Exercise brief
Count how many lines in the data below contain the word "tennis", and reply with that number alone.

Record excerpts
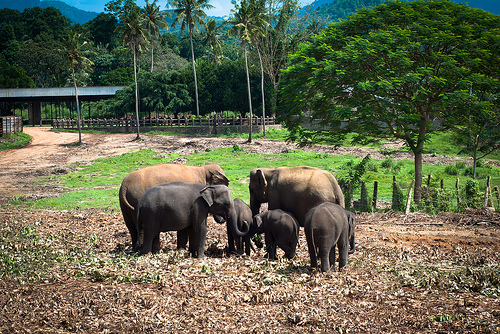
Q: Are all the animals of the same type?
A: Yes, all the animals are elephants.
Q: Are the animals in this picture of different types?
A: No, all the animals are elephants.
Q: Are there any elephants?
A: Yes, there is an elephant.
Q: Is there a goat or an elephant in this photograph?
A: Yes, there is an elephant.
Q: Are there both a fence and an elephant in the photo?
A: Yes, there are both an elephant and a fence.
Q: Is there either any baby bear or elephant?
A: Yes, there is a baby elephant.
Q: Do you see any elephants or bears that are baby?
A: Yes, the elephant is a baby.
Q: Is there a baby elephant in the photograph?
A: Yes, there is a baby elephant.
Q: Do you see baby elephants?
A: Yes, there is a baby elephant.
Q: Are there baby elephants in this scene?
A: Yes, there is a baby elephant.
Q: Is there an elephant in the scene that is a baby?
A: Yes, there is an elephant that is a baby.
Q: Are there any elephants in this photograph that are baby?
A: Yes, there is an elephant that is a baby.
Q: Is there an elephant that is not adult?
A: Yes, there is an baby elephant.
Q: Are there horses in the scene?
A: No, there are no horses.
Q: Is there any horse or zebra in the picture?
A: No, there are no horses or zebras.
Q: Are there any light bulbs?
A: No, there are no light bulbs.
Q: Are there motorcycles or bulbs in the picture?
A: No, there are no bulbs or motorcycles.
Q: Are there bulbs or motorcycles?
A: No, there are no bulbs or motorcycles.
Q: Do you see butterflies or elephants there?
A: Yes, there is an elephant.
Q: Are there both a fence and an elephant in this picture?
A: Yes, there are both an elephant and a fence.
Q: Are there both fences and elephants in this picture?
A: Yes, there are both an elephant and a fence.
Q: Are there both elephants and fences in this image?
A: Yes, there are both an elephant and a fence.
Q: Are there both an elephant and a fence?
A: Yes, there are both an elephant and a fence.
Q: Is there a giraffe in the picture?
A: No, there are no giraffes.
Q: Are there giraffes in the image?
A: No, there are no giraffes.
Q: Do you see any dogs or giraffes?
A: No, there are no giraffes or dogs.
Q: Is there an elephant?
A: Yes, there is an elephant.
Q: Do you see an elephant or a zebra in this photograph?
A: Yes, there is an elephant.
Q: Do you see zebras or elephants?
A: Yes, there is an elephant.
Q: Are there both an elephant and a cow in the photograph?
A: No, there is an elephant but no cows.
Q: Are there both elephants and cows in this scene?
A: No, there is an elephant but no cows.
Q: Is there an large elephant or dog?
A: Yes, there is a large elephant.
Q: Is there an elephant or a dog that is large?
A: Yes, the elephant is large.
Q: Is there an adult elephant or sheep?
A: Yes, there is an adult elephant.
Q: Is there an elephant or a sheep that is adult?
A: Yes, the elephant is adult.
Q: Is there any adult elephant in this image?
A: Yes, there is an adult elephant.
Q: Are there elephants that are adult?
A: Yes, there is an elephant that is adult.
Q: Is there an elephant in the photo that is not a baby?
A: Yes, there is a adult elephant.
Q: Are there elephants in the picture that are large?
A: Yes, there is a large elephant.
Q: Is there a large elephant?
A: Yes, there is a large elephant.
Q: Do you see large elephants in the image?
A: Yes, there is a large elephant.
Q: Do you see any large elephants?
A: Yes, there is a large elephant.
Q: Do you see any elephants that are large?
A: Yes, there is an elephant that is large.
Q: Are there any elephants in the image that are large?
A: Yes, there is an elephant that is large.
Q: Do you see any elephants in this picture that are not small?
A: Yes, there is a large elephant.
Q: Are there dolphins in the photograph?
A: No, there are no dolphins.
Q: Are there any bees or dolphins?
A: No, there are no dolphins or bees.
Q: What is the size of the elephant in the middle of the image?
A: The elephant is large.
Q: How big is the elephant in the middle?
A: The elephant is large.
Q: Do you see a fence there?
A: Yes, there is a fence.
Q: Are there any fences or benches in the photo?
A: Yes, there is a fence.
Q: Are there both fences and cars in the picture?
A: No, there is a fence but no cars.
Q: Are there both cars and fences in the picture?
A: No, there is a fence but no cars.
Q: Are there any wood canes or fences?
A: Yes, there is a wood fence.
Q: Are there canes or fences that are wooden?
A: Yes, the fence is wooden.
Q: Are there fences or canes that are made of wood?
A: Yes, the fence is made of wood.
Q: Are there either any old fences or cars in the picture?
A: Yes, there is an old fence.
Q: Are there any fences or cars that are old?
A: Yes, the fence is old.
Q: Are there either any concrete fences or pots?
A: Yes, there is a concrete fence.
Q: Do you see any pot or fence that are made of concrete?
A: Yes, the fence is made of concrete.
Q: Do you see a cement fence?
A: Yes, there is a fence that is made of cement.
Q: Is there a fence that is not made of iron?
A: Yes, there is a fence that is made of cement.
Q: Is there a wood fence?
A: Yes, there is a fence that is made of wood.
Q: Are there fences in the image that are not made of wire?
A: Yes, there is a fence that is made of wood.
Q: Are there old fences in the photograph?
A: Yes, there is an old fence.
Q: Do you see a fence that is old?
A: Yes, there is a fence that is old.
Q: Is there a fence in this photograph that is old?
A: Yes, there is a fence that is old.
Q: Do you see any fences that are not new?
A: Yes, there is a old fence.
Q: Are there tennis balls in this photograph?
A: No, there are no tennis balls.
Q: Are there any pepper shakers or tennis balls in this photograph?
A: No, there are no tennis balls or pepper shakers.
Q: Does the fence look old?
A: Yes, the fence is old.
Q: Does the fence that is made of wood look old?
A: Yes, the fence is old.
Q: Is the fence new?
A: No, the fence is old.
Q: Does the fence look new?
A: No, the fence is old.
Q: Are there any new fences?
A: No, there is a fence but it is old.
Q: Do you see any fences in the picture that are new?
A: No, there is a fence but it is old.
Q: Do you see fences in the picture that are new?
A: No, there is a fence but it is old.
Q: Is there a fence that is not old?
A: No, there is a fence but it is old.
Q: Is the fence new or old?
A: The fence is old.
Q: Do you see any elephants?
A: Yes, there is an elephant.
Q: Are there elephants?
A: Yes, there is an elephant.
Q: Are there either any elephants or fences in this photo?
A: Yes, there is an elephant.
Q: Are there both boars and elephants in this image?
A: No, there is an elephant but no boars.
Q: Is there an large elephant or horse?
A: Yes, there is a large elephant.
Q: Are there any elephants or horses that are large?
A: Yes, the elephant is large.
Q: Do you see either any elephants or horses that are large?
A: Yes, the elephant is large.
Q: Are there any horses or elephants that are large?
A: Yes, the elephant is large.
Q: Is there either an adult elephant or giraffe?
A: Yes, there is an adult elephant.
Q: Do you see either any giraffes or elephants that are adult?
A: Yes, the elephant is adult.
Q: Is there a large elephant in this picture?
A: Yes, there is a large elephant.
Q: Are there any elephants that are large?
A: Yes, there is a large elephant.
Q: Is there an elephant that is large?
A: Yes, there is an elephant that is large.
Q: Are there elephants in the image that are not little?
A: Yes, there is a large elephant.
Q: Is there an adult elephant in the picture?
A: Yes, there is an adult elephant.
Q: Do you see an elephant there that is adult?
A: Yes, there is an elephant that is adult.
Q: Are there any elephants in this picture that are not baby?
A: Yes, there is a adult elephant.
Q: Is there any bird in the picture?
A: No, there are no birds.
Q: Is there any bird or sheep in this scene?
A: No, there are no birds or sheep.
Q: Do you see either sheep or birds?
A: No, there are no birds or sheep.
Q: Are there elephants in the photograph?
A: Yes, there is an elephant.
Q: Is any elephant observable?
A: Yes, there is an elephant.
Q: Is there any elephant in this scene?
A: Yes, there is an elephant.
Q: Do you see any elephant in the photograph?
A: Yes, there is an elephant.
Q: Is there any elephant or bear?
A: Yes, there is an elephant.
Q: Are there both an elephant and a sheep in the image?
A: No, there is an elephant but no sheep.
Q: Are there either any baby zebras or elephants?
A: Yes, there is a baby elephant.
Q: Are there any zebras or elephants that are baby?
A: Yes, the elephant is a baby.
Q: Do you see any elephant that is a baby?
A: Yes, there is a baby elephant.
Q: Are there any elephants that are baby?
A: Yes, there is an elephant that is a baby.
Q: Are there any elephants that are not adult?
A: Yes, there is an baby elephant.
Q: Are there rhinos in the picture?
A: No, there are no rhinos.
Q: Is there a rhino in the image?
A: No, there are no rhinos.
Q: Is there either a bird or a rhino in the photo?
A: No, there are no rhinos or birds.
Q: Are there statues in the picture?
A: No, there are no statues.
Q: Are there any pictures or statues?
A: No, there are no statues or pictures.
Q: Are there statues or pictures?
A: No, there are no statues or pictures.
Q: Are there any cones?
A: No, there are no cones.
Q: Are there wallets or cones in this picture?
A: No, there are no cones or wallets.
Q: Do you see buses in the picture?
A: No, there are no buses.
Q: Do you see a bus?
A: No, there are no buses.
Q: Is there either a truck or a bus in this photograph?
A: No, there are no buses or trucks.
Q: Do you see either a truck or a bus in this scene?
A: No, there are no buses or trucks.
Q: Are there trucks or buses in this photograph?
A: No, there are no buses or trucks.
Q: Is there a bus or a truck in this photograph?
A: No, there are no buses or trucks.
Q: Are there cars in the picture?
A: No, there are no cars.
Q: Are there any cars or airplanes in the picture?
A: No, there are no cars or airplanes.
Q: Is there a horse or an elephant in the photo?
A: Yes, there is an elephant.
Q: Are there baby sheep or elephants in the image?
A: Yes, there is a baby elephant.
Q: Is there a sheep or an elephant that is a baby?
A: Yes, the elephant is a baby.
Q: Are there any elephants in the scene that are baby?
A: Yes, there is an elephant that is a baby.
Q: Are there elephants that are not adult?
A: Yes, there is an baby elephant.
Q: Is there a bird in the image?
A: No, there are no birds.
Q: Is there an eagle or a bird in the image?
A: No, there are no birds or eagles.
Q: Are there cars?
A: No, there are no cars.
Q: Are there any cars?
A: No, there are no cars.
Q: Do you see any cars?
A: No, there are no cars.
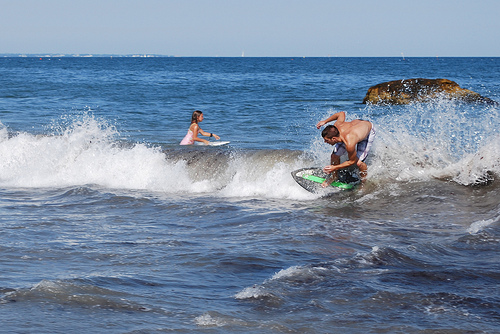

Your response
4